Mais elle était vulnérable, et beaucoup trop en demande. Accepter son invitation pourrait avoir des conséquences imprévisibles.
Elle eut un petit sourire embarrassé.
— Vous dites la vérité ?
Elle le regarda avec insistance, remarquant peut-être le renflement éloquent de son jean.
— Je suppose que vous dites la vérité, oui. Vous avez envie de rester mais vous pensez que ça peut être… dangereux ? C’est ça ?
Il approuva de la tête.
— C’est vrai, dit-elle. Je suis très dangereuse.
Elle s’étira sur le lit en un geste langoureux, sensuel.
— J’ai peut-être un peu trop bu…
— Je crois que tu n’es pas la seule.
— Ou peut-être que je ne suis qu’une petite traînée qui aime bien montrer son cul – comme me le disait mon père.
Les routes étaient glacées ; la pluie était glacée. C’était une nuit de glace et de ténèbres.

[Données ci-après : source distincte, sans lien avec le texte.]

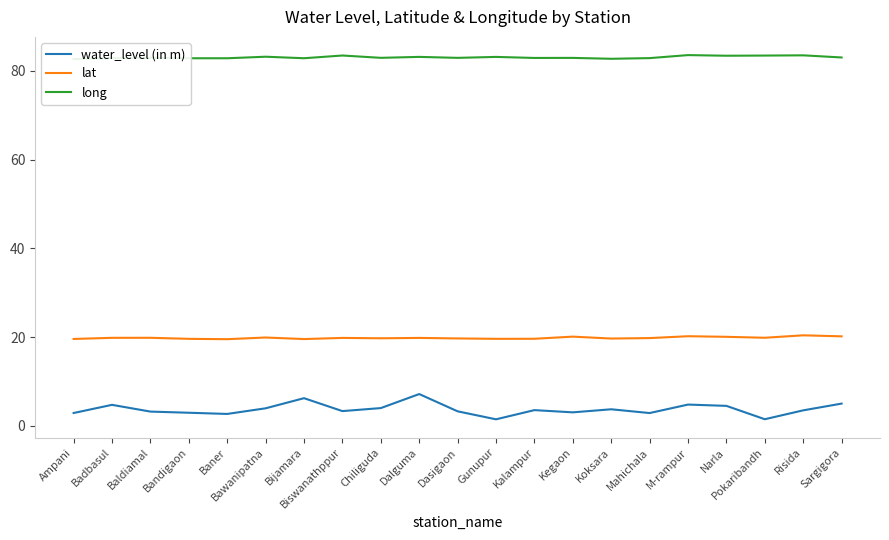

Does the chart have visible grid lines?

No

Une maison noire et vide l’attendait. Rachel n’était pas là.
Il espéra qu’elle dormait dans un endroit bien chaud, en cette nuit de réveillon.
Mais le réveillon était passé, songea-t-il. On était le 25 décembre depuis minuit. Noël.

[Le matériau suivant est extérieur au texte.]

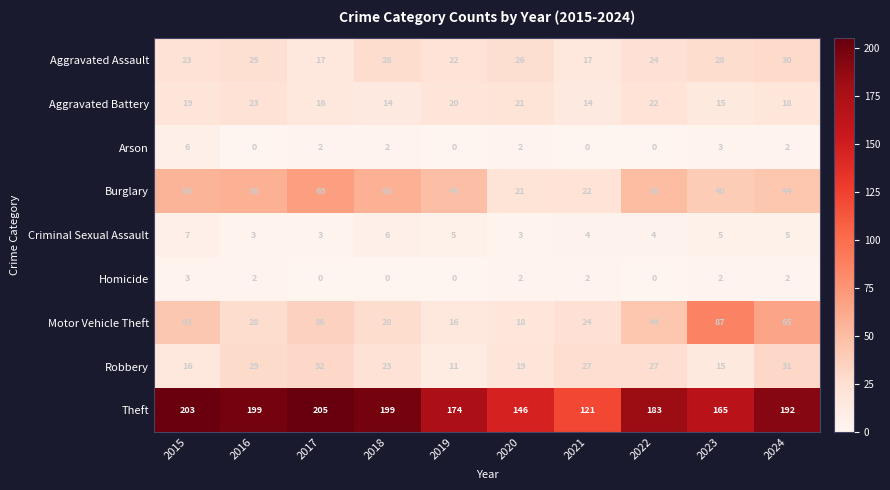

What is the difference between the highest and lowest values at 2015?

200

À midi, la pellicule de glace qui recouvrait les rues avait presque entièrement fondu.
Matt se rendit sur la place de la mairie et se posta une fois de plus devant le Serveur.
Il portait son manteau et l’écharpe que Celeste lui avait tricotée, à une époque qui semblait désormais enfouie dans un repli de la préhistoire. L’herbe gelée, blanche de givre, craquait sous ses pieds.
Il s’approcha tout près de l’imposante statue noire. Il aurait pu la toucher. S’il en croyait Rachel, le colosse pouvait parler. Mais où était sa bouche, dans ce cas ? Pouvait-il le voir, au moins ? Avait-il seulement des yeux ? Savait-il qu’il était là, devant lui ?
Sans doute.
Il commença par l’injurier. Par le traiter de tous les noms : d’intrus, de monstre, de putasserie de monument de pierre sans cœur dédié à toute la cruauté gratuite dont la Terre avait été témoin.
Il dut se faire violence pour ne pas le frapper, parce qu’il ressentait son invulnérabilité, parce qu’il devinait l’inanité d’un tel geste. À quoi bon se meurtrir les poings contre cette surface rigide ?
Il l’insulta jusqu’à ce qu’il ne reste plus en lui qu’une haine muette.
Le silence qui suivit était presque choquant.
Il attendit de retrouver sa voix qu’il avait écorchée, cassée.
— Dis-moi, murmura-t-il. Dis-moi ce que tu sais. Dis-moi ce que nous devons faire pour survivre.